We jump again to 2022, when a teen actor tweets, with no context, simply “slut era,” and the word catches fire for a new generation. (A generation, incidentally, that the press breathlessly announces is having far less sex than its predecessors. Archives of Sexual Behavior notes that 15 percent of Gen Zers ages 20–24 report having no sex since age 18, versus only 6 percent of Gen Xers at the same age. A 2021 UCLA study found that 38 percent of 18–30 year olds had no sex the prior year, up from 22 percent in 2011.) With the lightning speed of social media’s hive-mind wit, “slut era” is immediately meme-ified, and within six months its usage in tweets evolves from denoting hedonism to the ironic opposite: “In my slut era (eating 3 meals a day, only crying once a week, remembering to take my SSRIs)”; “‘slut era’ i say as i rot and decay in my bedroom and watch the years pass me by.” Montell cites a Rolling Stone piece on the new “slut era”: “We declare ourselves sluts in a flatly ironic way . . . in the same breath admitting we can’t (or won’t) be putting in the work, which is too tiring and tedious.”

Who could blame Gen Z? In the face of rising fascism, a trashed economy, and impending climate change, is a decadent exhaustion the new sluttery? How will modern scrutiny of language and fetish for interpersonal safety metabolize the reality of existential threats? I’m brought back to Bush-in-Iraq-era 2003, watching my friend Jerry grinding on stage naked except for hot pink hot pants with the words “SHOCK” and “AWE” emblazoned across the cheeks. I’m hopeful we’ll find our way back to fun?
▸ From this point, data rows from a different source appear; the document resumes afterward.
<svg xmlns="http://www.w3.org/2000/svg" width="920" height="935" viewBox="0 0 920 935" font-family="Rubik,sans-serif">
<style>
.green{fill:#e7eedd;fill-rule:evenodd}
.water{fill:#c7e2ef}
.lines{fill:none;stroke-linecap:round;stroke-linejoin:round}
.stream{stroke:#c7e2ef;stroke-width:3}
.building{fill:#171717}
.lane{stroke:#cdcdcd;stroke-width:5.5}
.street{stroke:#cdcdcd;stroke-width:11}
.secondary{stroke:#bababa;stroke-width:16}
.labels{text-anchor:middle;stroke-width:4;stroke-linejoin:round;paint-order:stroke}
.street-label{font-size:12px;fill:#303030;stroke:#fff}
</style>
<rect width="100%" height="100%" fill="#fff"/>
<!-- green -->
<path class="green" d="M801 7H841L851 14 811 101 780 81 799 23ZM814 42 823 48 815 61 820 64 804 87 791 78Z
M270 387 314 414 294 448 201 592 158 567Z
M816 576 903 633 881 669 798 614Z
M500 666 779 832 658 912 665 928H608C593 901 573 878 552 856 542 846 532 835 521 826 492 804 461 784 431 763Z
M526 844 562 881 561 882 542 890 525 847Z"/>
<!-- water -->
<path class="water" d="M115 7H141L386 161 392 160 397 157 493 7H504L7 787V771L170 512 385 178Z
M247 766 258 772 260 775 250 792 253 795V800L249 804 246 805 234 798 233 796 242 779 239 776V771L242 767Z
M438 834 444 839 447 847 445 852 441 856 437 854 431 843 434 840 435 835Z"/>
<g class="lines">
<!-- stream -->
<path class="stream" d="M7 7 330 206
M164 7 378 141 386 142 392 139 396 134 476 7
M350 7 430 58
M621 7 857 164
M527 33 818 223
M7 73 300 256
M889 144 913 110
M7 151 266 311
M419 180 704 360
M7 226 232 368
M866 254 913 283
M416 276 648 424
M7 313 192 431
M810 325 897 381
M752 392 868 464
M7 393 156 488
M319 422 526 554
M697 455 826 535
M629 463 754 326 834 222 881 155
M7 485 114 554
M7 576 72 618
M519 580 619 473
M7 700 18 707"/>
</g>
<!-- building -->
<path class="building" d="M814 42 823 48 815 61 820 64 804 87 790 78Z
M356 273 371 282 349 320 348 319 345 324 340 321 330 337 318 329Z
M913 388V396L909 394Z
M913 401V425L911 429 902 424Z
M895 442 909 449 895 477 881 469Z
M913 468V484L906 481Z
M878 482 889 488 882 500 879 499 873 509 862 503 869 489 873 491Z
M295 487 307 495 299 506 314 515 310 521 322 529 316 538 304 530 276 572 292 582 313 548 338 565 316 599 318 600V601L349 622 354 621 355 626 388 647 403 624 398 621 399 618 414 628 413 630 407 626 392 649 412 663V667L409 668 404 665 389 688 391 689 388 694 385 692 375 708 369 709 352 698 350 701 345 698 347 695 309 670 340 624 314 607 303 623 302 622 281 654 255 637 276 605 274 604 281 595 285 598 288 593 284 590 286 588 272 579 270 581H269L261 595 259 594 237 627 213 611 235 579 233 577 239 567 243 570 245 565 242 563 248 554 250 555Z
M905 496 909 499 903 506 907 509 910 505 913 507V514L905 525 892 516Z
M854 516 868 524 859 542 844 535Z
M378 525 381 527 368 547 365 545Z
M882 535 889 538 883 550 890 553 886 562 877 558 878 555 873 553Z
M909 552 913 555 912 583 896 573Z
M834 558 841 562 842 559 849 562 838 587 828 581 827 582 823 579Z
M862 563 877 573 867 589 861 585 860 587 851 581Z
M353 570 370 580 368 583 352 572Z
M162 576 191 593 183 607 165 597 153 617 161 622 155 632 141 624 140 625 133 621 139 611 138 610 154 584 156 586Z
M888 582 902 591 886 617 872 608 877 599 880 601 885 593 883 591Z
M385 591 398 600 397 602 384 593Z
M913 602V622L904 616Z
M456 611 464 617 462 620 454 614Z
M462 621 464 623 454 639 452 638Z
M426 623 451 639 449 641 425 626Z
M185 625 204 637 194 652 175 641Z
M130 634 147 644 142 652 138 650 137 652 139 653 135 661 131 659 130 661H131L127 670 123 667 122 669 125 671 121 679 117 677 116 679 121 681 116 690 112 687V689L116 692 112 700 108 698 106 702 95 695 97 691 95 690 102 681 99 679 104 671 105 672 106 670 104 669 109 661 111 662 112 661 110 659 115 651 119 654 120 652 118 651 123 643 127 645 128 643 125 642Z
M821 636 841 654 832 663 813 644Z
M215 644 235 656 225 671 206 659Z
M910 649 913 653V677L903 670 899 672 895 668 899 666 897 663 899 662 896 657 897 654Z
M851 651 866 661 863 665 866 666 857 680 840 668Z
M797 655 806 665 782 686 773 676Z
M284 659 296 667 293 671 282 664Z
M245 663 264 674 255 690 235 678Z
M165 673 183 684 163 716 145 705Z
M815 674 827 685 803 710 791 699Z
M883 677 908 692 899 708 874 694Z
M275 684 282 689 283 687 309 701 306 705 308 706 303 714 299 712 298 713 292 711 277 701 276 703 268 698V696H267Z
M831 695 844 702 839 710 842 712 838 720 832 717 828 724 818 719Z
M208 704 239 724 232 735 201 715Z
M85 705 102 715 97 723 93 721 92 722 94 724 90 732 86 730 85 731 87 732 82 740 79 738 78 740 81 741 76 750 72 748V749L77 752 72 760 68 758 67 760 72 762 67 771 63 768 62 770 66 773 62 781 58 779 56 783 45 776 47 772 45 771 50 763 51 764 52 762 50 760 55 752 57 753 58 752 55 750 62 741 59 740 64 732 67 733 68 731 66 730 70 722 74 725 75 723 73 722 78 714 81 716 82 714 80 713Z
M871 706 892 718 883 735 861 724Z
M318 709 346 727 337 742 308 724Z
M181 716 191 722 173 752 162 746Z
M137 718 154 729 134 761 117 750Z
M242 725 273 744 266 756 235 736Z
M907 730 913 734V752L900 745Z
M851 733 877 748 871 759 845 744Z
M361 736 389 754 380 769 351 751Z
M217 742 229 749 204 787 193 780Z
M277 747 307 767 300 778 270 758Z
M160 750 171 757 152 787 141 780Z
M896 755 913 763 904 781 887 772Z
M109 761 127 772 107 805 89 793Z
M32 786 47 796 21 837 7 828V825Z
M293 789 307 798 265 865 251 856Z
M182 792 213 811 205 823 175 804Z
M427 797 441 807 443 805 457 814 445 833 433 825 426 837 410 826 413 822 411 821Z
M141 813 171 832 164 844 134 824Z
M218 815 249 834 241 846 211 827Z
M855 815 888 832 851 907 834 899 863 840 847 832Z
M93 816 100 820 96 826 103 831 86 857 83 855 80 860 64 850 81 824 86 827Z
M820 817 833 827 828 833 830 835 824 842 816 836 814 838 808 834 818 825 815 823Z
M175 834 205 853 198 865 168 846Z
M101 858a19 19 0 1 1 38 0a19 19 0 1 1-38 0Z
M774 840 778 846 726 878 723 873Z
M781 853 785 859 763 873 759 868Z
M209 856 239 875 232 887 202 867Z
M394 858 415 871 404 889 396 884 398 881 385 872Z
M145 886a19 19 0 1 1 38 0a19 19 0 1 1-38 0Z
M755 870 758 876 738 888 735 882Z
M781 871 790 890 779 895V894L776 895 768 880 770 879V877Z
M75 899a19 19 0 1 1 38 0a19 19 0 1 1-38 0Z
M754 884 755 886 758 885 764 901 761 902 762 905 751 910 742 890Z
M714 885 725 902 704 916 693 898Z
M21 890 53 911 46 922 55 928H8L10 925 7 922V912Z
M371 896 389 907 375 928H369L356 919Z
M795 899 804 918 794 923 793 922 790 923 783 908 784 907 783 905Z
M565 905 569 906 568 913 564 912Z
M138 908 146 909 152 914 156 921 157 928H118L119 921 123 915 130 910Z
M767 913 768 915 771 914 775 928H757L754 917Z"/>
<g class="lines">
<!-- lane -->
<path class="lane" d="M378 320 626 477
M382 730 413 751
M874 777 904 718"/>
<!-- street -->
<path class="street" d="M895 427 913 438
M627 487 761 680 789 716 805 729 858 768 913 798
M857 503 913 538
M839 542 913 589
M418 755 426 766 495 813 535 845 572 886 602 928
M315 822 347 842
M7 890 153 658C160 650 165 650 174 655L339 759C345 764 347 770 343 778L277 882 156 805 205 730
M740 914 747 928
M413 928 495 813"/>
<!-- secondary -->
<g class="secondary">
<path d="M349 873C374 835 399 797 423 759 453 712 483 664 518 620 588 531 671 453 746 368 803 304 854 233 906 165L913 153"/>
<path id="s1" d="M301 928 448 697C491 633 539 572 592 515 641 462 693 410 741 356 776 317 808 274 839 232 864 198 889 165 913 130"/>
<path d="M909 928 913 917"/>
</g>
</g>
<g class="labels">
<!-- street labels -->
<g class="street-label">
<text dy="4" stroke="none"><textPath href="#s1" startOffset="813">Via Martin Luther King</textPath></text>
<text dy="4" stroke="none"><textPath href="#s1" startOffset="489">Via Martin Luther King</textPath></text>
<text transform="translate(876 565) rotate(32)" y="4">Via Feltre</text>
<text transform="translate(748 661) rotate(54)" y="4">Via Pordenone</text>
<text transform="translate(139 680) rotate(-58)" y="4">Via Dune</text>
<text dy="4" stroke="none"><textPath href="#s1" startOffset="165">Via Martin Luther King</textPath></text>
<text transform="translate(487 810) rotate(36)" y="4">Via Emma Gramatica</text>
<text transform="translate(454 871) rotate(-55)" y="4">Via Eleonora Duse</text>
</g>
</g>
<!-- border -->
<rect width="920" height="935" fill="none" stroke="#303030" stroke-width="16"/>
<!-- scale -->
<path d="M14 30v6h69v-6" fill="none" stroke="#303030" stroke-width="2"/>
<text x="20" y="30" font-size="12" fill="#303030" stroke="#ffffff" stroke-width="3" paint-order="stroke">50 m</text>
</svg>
SLUTS is a big, loud, and fascinating conversation you’re having with yourself and your 350 pages of new friends. You’ll come away with a whole slew of exciting ideas you can wrangle with while folding your laundry, instead of listening to Crime Junkie or Unreliable Narrator Murder on the Infidelity Express. Michelle Tea helming a press is truly a no-brainer and I can’t wait for Dopamine’s next release.

Title taken from the essay “The Tyranny of Structurelessness” by Tom Cole.